29 January 2021
Government is good. That’s not to say that everything every government does is good. Of course not. We know that. But government itself is good. It’s a gift from God.
That seems pretty clear from Romans chapter 13. Three times we’re told that the authorities are “God’s servants”. They may not realise they’re serving God, but that’s what they’re doing! They’re there, says Paul, “for your good” and “to bring punishment on the wrongdoer”, and they “give their full time to governing.” We only have to consider what it would be like to have no government at all, or a government which is totally corrupt and beyond the rule of law, to realise how good government is. Another three times we hear that the authorities are “established” or “instituted” by God, even that “there is no authority except that which God has established.” God put them in authority, all of them.
That doesn’t mean we should never question or criticise what governments say or do. It doesn’t mean we should never vote for another government. And if the authorities should command what God forbids, or forbid what God commands, then we have a responsibility, as Peter and the other apostles once said, “to obey God rather than human beings.” Nevertheless, Christian believers will, or should, have a basic disposition to “be subject to the governing authorities.” If only those governments which are persecuting Christians would realise this, that they’re not a threat to the well-being of their nation.
When the UK government closed churches in the first lockdown, some churches refused to comply, fearing an anti-Christian conspiracy, saying the state had no right to tell churches what to do. Yet there’s no evidence that either Christians or churches were being targeted. Government wasn’t acting to stop Christians meeting together. They were acting to stop the spread of a deadly virus. They were acting for everyone’s good as they saw it. Whether it was the best way to do it is another question.

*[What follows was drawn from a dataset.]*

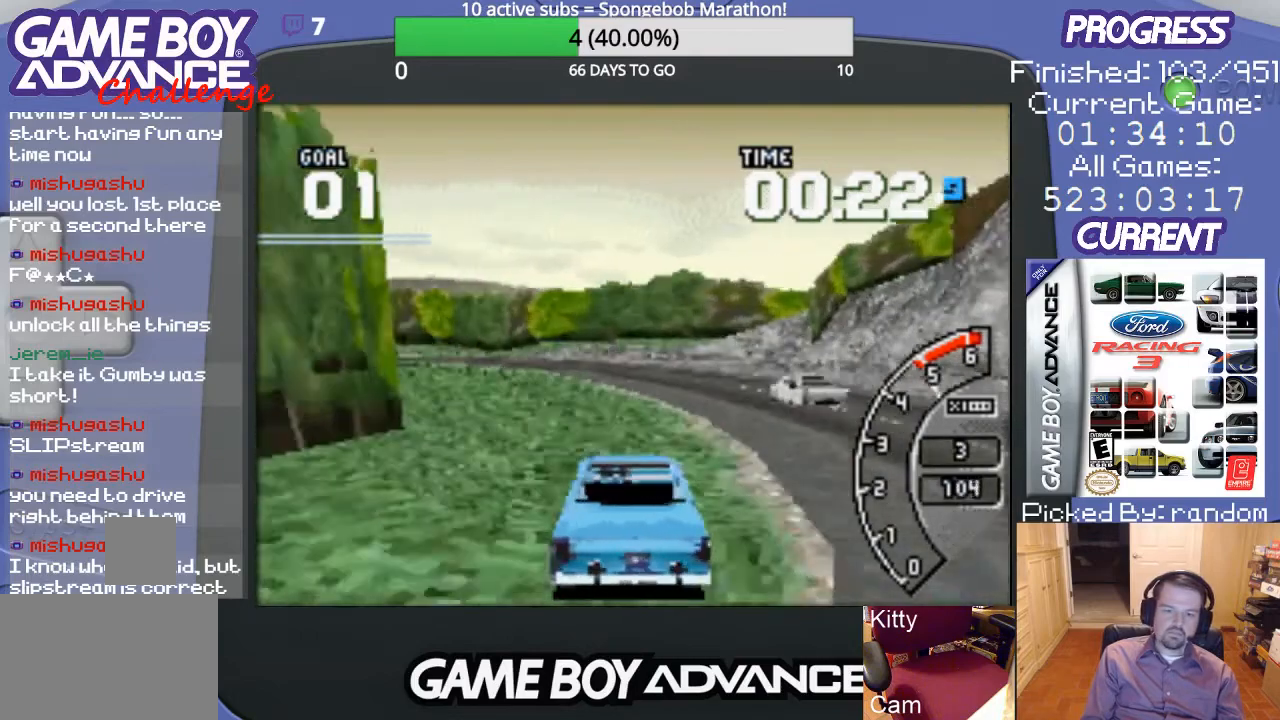
{"buttons": ["A", "DPAD_LEFT"], "events": [[400, "DPAD_LEFT", "down"]]}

There has perhaps never been an age which is as suspicious of, and resistant to, authority as ours is: “No one tells me what to do.” That is, we want to be in government, in authority. Just think of how we look to see how far we can push the lockdown restrictions, while criticising others for doing so! As one friend put it, we’ve all become Pharisees, able to justify what we want to do, while quick to find fault with others.
Father, we thank you for the blessing of government, especially good government. Help them to do their job well, and help us to make their job easier. Amen.